Pesantren sebagai sekolah yang berasrama boleh kita sebut dekat dengan masyarakat lingkungannya. Bahkan, sejak lembaga pendidikan keagamaan itu hadir di tengah masyarakat, langsung berkomitmen sebagai miliknya masyarakat.
Sehingga kegiatan sosial kemasyarakatan di pesantren itu, selalu ada dan terlibat masyarakat. Begitu cara ulama dan guru dalam membangun dunia pendidikan berasrama.
Lima tahun saya menuntut ilmu di Pesantren Darul Ulum Padang Magek, Kabupaten Tanah Datar, sangat terasa sekali hubungan emosional yang kuat antara pesantren dan masyarakat.
Masyarakat setempat malah merasakan rasa merantau pula ketika ikut jadi santri ketika malam hari. Ikut semua kegiatan, terutama malam, dan sampai pula tinggal di asrama.
Dalam pelajaran muhadarah, santri anak kampung ini tak mau tidak diikutkan. Mereka minta diberlakukan sama dengan santri, meskipun mengajinya hanya di malam hari.

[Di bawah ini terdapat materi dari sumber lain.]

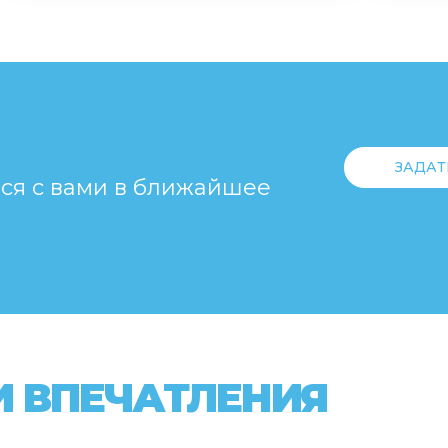
ЗАДАТ
мся с вами в ближайшее
 ВПЕЧАТЛЕНИЯ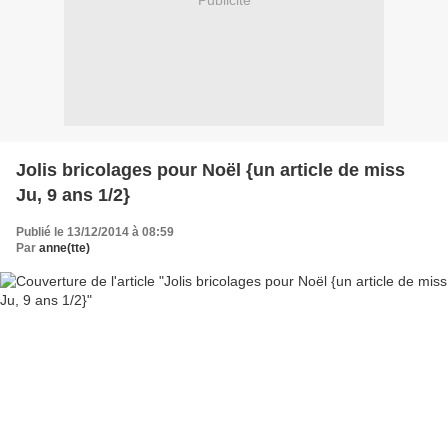
Publicité
Jolis bricolages pour Noël {un article de miss
Ju, 9 ans 1/2}
Publié le 13/12/2014 à 08:59
Par
anne(tte)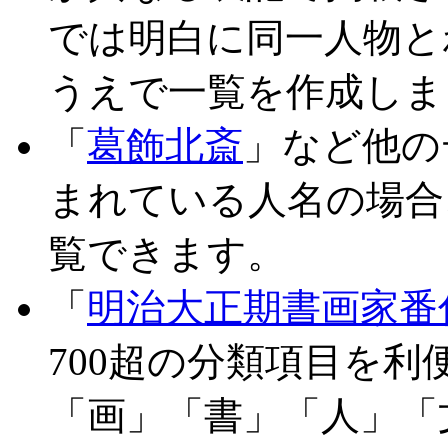
では明白に同一人物と
うえで一覧を作成しま
「
葛飾北斎
」など他の
まれている人名の場合
覧できます。
「
明治大正期書画家番
700超の分類項目を
「画」「書」「人」「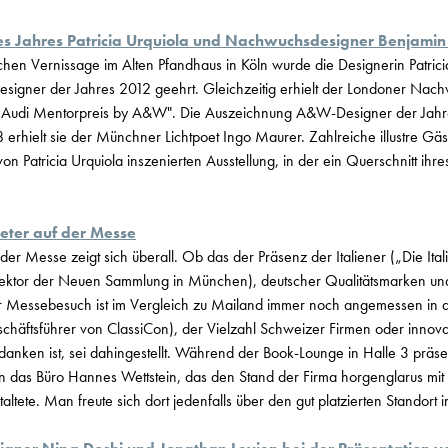
s Jahres Patricia Urquiola und Nachwuchsdesigner Benjamin
chen Vernissage im Alten Pfandhaus in Köln wurde die Designerin Patrici
igner der Jahres 2012 geehrt. Gleichzeitig erhielt der Londoner Nac
„Audi Mentorpreis by A&W". Die Auszeichnung A&W-Designer der Jahre
erhielt sie der Münchner Lichtpoet Ingo Maurer. Zahlreiche illustre Gä
on Patricia Urquiola inszenierten Ausstellung, in der ein Querschnitt ih
ter auf der Messe
der Messe zeigt sich überall. Ob das der Präsenz der Italiener („Die Ital
irektor der Neuen Sammlung in München), deutscher Qualitätsmarken und 
er Messebesuch ist im Vergleich zu Mailand immer noch angemessen in de
schäftsführer von ClassiCon), der Vielzahl Schweizer Firmen oder inno
danken ist, sei dahingestellt. Während der Book-Lounge in Halle 3 präse
in das Büro Hannes Wettstein, das den Stand der Firma horgenglarus mit
taltete. Man freute sich dort jedenfalls über den gut platzierten Standort i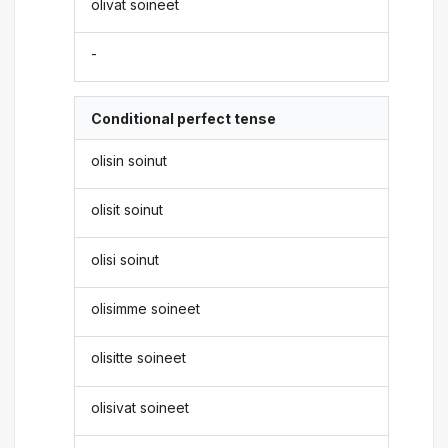
olivat soineet
-
Conditional perfect tense
olisin soinut
olisit soinut
olisi soinut
olisimme soineet
olisitte soineet
olisivat soineet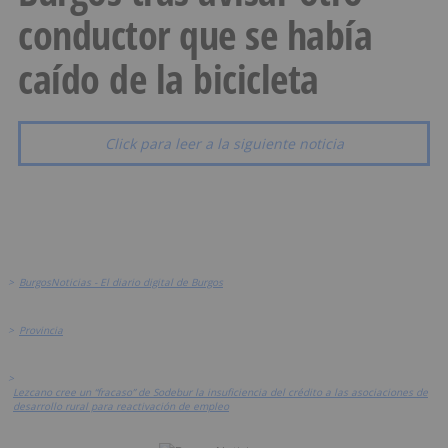
conductor que se había
caído de la bicicleta
Click para leer a la siguiente noticia
>
BurgosNoticias - El diario digital de Burgos
>
Provincia
>
Lezcano cree un “fracaso” de Sodebur la insuficiencia del crédito a las asociaciones de
desarrollo rural para reactivación de empleo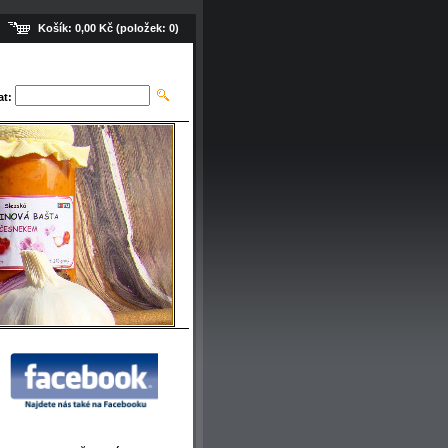
Košík:
0,00 Kč
(položek:
0
)
at: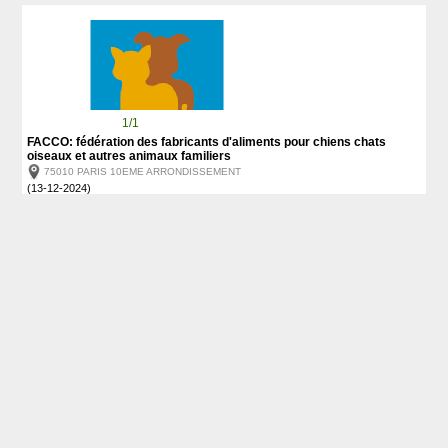
1/1
FACCO: fédération des fabricants d'aliments pour chiens chats
oiseaux et autres animaux familiers
75010 PARIS 10EME ARRONDISSEMENT
(13-12-2024)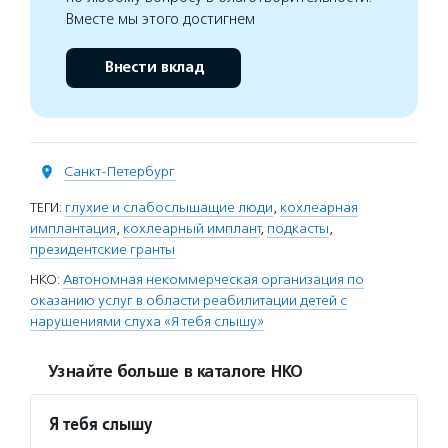
Вместе мы этого достигнем
Внести вклад
Санкт-Петербург
ТЕГИ:
глухие и слабослышащие люди
,
кохлеарная
имплантация
,
кохлеарный имплант
,
подкасты
,
президентские гранты
НКО:
Автономная некоммерческая организация по
оказанию услуг в области реабилитации детей с
нарушениями слуха «Я тебя слышу»
Узнайте больше в каталоге НКО
Я тебя слышу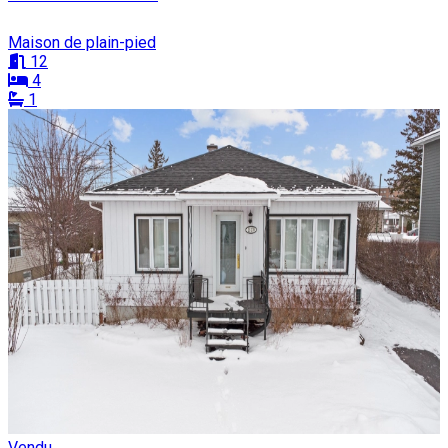
Maison de plain-pied
12
4
1
Vendu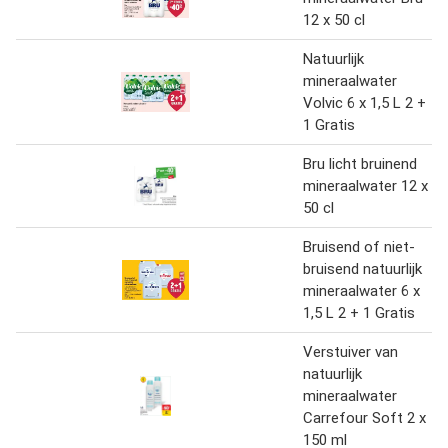
12 x 50 cl
Natuurlijk
mineraalwater
Volvic 6 x 1,5 L 2 +
1 Gratis
Bru licht bruinend
mineraalwater 12 x
50 cl
Bruisend of niet-
bruisend natuurlijk
mineraalwater 6 x
1,5 L 2 + 1 Gratis
Verstuiver van
natuurlijk
mineraalwater
Carrefour Soft 2 x
150 ml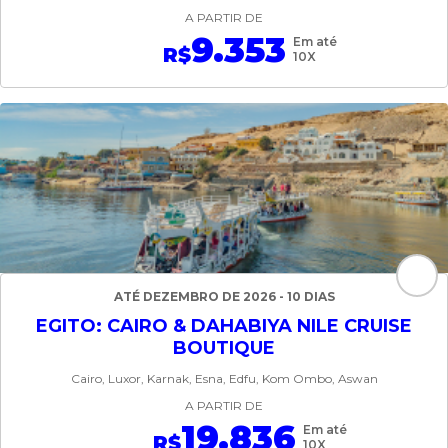
A PARTIR DE
9.353
Em até
R$
10X
ATÉ DEZEMBRO DE 2026 - 10 DIAS
EGITO: CAIRO & DAHABIYA NILE CRUISE
BOUTIQUE
Cairo, Luxor, Karnak, Esna, Edfu, Kom Ombo, Aswan
A PARTIR DE
19.836
Em até
R$
10X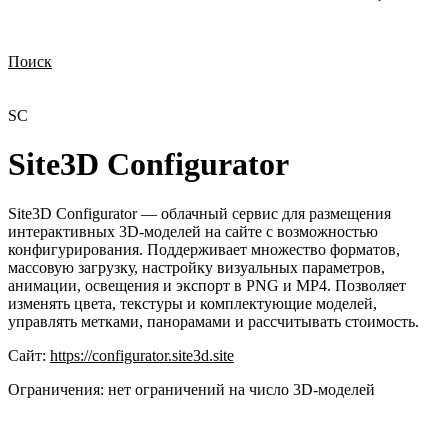
Поиск
Нужна демонстрация
Стоимость лицензий
Стоимость внедрения
Нужна поддержка по продукту
SC
Site3D Configurator
Site3D Configurator — облачный сервис для размещения
интерактивных 3D-моделей на сайте с возможностью
конфигурирования. Поддерживает множество форматов,
массовую загрузку, настройку визуальных параметров,
анимации, освещения и экспорт в PNG и MP4. Позволяет
изменять цвета, текстуры и комплектующие моделей,
управлять метками, панорамами и рассчитывать стоимость.
Сайт:
https://configurator.site3d.site
Ограничения:
нет ограничений на число 3D-моделей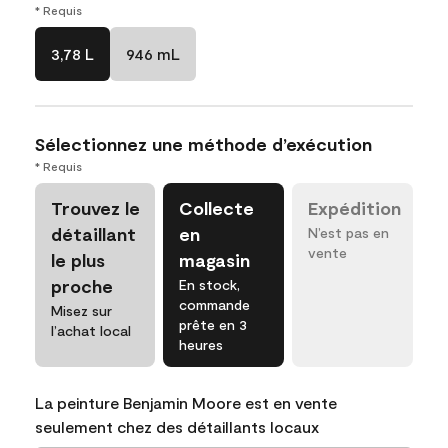
* Requis
3,78 L
946 mL
Sélectionnez une méthode d’exécution
* Requis
Trouvez le
Collecte
Expédition
détaillant
en
N’est pas en
vente
le plus
magasin
proche
En stock,
commande
Misez sur
prête en 3
l’achat local
heures
La peinture Benjamin Moore est en vente
seulement chez des détaillants locaux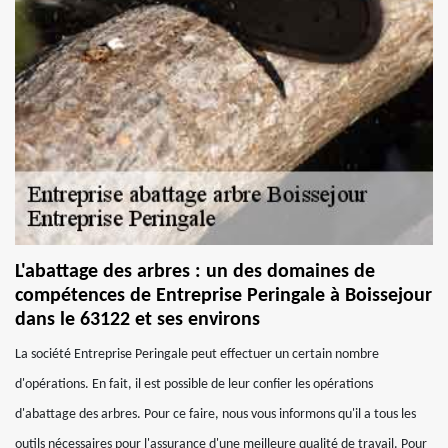
L'abattage des arbres : un des domaines de
compétences de Entreprise Peringale à Boissejour
dans le 63122 et ses environs
La société Entreprise Peringale peut effectuer un certain nombre
d'opérations. En fait, il est possible de leur confier les opérations
d'abattage des arbres. Pour ce faire, nous vous informons qu'il a tous les
outils nécessaires pour l'assurance d'une meilleure qualité de travail. Pour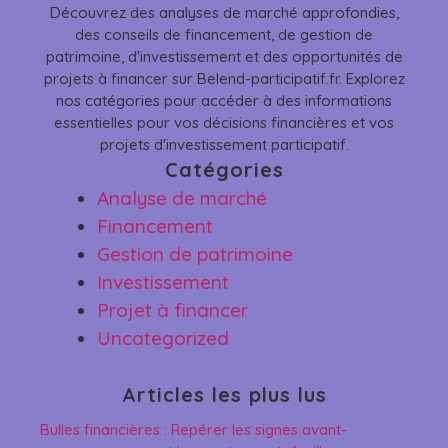
Découvrez des analyses de marché approfondies,
des conseils de financement, de gestion de
patrimoine, d'investissement et des opportunités de
projets à financer sur Belend-participatif.fr. Explorez
nos catégories pour accéder à des informations
essentielles pour vos décisions financières et vos
projets d'investissement participatif.
Catégories
Analyse de marché
Financement
Gestion de patrimoine
Investissement
Projet à financer
Uncategorized
Articles les plus lus
Bulles financières : Repérer les signes avant-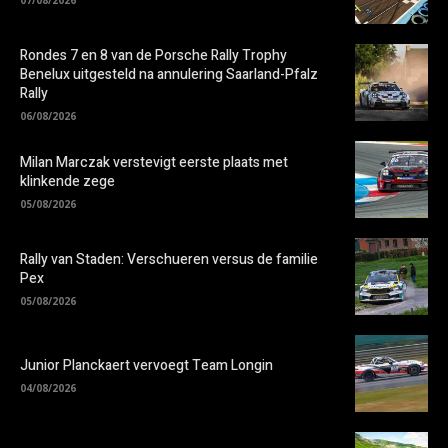
Rondes 7 en 8 van de Porsche Rally Trophy
Benelux uitgesteld na annulering Saarland-Pfalz
Rally
06/08/2026
Milan Marczak verstevigt eerste plaats met
klinkende zege
05/08/2026
Rally van Staden: Verschueren versus de familie
Pex
05/08/2026
Junior Planckaert vervoegt Team Longin
04/08/2026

Mengaji pagi, siang mereka tak bisa ikut lantaran masih sekolah di sekolah umum. Dan di Padang Magek kondisi demikian terbangun dengan sangat baik, ikut dinamika santri, ketika ada musyawarah pemilihan organisasi santri.
Musim liburan panjang, waktu tahun 1990 an itu bulan puasa liburan panjang. Umumnya santri pulang kampung. Namun, sebagian ada yang memilih tinggal dan beribadah di pesantren.
Enaknya mengisi waktu liburan di pesantren itu, kita tak perlu memikirkan makan berbuka dan sahur. Semua rumah masyarakat itu bergantian menyediakan menu buka puasa dan santap sahur.
Kita tak tahu cara masyarakat mengatur waktunya. Yang jelas, besok mau sahur, sudah dikasih tahu bahwa sahur di rumah Amak itu.
Lalu, buka puasa di rumah lain lagi. Begitu seterusnya. Seluruh santri dan guru yang tinggal di pesantren selama Ramadhan tak diperkenankan memasak oleh masyarakat.